4) With multi spectral filters missiles can filter out real vs decoy heat signatures. IR counter measures will not work as they once did.
5) The only place where an airborne network is safe is over areas that are not covered by enemy ADA.
Everyone on Capitol Hill will tell you the same thing if you care to listen. The last 16 years of conflict with weak insurgent (opponents without armies, air forces or air defenses) severely eroded the United States’ military-technological edge and operational flexibility—particularly those of the U.S. Army. But few members bother to explore just how the billions of dollars they provide to the Army are invested. This is dangerous. There is nothing more terrible than active ignorance.

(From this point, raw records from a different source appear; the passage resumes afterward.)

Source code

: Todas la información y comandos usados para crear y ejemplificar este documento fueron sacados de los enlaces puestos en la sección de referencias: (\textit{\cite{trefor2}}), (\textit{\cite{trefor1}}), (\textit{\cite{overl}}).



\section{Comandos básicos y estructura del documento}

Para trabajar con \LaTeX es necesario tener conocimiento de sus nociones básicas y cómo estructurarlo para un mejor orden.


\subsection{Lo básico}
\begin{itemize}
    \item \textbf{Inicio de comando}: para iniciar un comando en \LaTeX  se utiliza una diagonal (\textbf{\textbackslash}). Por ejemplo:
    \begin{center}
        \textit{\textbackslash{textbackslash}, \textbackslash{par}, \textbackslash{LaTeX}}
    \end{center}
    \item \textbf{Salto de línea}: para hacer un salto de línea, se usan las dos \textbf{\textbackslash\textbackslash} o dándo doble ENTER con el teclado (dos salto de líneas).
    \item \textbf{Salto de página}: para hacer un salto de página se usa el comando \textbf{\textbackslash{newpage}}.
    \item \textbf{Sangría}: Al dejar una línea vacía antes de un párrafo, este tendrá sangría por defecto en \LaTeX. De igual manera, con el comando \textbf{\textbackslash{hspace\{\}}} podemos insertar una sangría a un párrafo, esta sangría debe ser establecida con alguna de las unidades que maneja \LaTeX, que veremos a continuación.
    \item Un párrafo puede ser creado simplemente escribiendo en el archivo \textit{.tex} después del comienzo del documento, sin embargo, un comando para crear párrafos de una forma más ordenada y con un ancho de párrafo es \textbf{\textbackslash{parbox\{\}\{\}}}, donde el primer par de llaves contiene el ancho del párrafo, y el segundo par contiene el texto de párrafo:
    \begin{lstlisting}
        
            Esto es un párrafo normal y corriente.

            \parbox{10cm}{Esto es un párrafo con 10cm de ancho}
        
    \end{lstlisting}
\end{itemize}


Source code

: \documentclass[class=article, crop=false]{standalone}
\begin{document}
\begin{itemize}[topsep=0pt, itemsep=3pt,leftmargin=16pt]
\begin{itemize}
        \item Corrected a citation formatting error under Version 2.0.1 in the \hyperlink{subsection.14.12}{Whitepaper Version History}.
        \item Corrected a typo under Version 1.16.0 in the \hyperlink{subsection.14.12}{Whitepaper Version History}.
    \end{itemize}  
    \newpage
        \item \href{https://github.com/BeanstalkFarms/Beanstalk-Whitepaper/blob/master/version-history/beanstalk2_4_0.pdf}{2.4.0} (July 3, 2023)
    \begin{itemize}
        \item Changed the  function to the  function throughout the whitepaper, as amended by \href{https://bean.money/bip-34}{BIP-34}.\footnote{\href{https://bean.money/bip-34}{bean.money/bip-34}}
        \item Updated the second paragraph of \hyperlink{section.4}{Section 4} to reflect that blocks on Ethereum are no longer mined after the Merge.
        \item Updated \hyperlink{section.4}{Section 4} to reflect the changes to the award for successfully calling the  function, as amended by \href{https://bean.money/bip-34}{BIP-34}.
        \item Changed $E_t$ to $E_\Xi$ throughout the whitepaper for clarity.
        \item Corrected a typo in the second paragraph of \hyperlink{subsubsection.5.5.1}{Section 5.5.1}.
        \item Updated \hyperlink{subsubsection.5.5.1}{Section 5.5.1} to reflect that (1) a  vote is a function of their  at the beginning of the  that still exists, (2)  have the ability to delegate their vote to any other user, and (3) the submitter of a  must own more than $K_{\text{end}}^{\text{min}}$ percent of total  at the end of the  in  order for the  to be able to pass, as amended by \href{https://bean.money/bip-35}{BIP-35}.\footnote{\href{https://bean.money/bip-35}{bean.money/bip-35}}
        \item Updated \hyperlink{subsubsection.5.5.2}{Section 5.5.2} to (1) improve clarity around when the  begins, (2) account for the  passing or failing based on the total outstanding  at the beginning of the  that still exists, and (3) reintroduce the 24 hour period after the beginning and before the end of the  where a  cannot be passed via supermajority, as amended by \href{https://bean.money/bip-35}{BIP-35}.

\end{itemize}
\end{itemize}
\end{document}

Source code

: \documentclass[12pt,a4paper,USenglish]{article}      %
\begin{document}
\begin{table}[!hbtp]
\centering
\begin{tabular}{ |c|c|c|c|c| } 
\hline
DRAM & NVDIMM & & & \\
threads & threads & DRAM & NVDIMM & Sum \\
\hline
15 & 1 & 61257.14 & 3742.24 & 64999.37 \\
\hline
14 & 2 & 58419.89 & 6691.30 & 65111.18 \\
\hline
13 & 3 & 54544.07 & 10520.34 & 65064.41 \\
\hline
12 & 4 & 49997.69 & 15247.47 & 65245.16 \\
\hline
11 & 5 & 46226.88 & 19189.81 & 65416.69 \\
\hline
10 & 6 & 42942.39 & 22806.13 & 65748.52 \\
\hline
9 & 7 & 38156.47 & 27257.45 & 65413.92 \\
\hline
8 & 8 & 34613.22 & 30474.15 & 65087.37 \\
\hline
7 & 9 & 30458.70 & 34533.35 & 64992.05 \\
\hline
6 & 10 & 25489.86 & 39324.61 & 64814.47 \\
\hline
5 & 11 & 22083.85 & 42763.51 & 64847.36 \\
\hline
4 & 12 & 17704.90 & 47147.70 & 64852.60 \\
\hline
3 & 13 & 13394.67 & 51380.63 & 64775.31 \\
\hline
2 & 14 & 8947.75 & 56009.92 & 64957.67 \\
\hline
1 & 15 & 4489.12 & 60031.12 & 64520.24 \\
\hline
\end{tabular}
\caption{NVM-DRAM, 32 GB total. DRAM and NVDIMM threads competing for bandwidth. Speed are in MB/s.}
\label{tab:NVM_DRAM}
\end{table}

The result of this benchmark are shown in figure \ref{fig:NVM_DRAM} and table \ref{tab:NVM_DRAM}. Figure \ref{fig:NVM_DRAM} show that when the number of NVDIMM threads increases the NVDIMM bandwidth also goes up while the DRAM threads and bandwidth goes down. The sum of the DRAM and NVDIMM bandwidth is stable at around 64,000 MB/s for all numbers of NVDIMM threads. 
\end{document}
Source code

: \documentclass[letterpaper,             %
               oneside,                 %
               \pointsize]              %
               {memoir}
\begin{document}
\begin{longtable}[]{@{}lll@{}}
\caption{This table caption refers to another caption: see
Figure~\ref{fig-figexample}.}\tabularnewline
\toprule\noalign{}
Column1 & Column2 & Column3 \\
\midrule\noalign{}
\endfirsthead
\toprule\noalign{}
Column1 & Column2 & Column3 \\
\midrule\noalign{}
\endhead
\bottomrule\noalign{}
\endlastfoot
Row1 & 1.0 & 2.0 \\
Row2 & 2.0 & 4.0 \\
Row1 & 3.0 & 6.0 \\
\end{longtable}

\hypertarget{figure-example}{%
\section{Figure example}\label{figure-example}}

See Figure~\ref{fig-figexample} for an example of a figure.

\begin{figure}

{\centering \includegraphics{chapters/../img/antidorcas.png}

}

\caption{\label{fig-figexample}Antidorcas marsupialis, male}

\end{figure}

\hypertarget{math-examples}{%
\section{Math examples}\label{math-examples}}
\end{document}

In the 26 years since Desert Storm, the U.S. Army has cancelled dozens of major acquisition programs including armored fighting vehicles, helicopters, artillery systems, infantry weapons, munitions and communications systems (most recently the $9 Billion WIN-T fiasco). Precisely how many billions of dollars have been lost is hard to know given the U.S. Government’s inability to audit the Department of the Army.
Preparing Soldiers to fight a new and different war in the distant future is a tertiary consideration.
In response to the consistent failure of the Army’s existing Four Star Training and Doctrine Command to modernize the Army (the purpose for which TRADOC was originally created in 1973), the Army stands up yet another Four Star Army Command charged with overseeing modernization. Why the Senate and the House would reward the consistent failure of the Army’s senior leaders to think outside of the proverbial box for at least two decades with another Four Star bureaucratic Headquarters is baffling, if not ludicrous. But that’s the plan.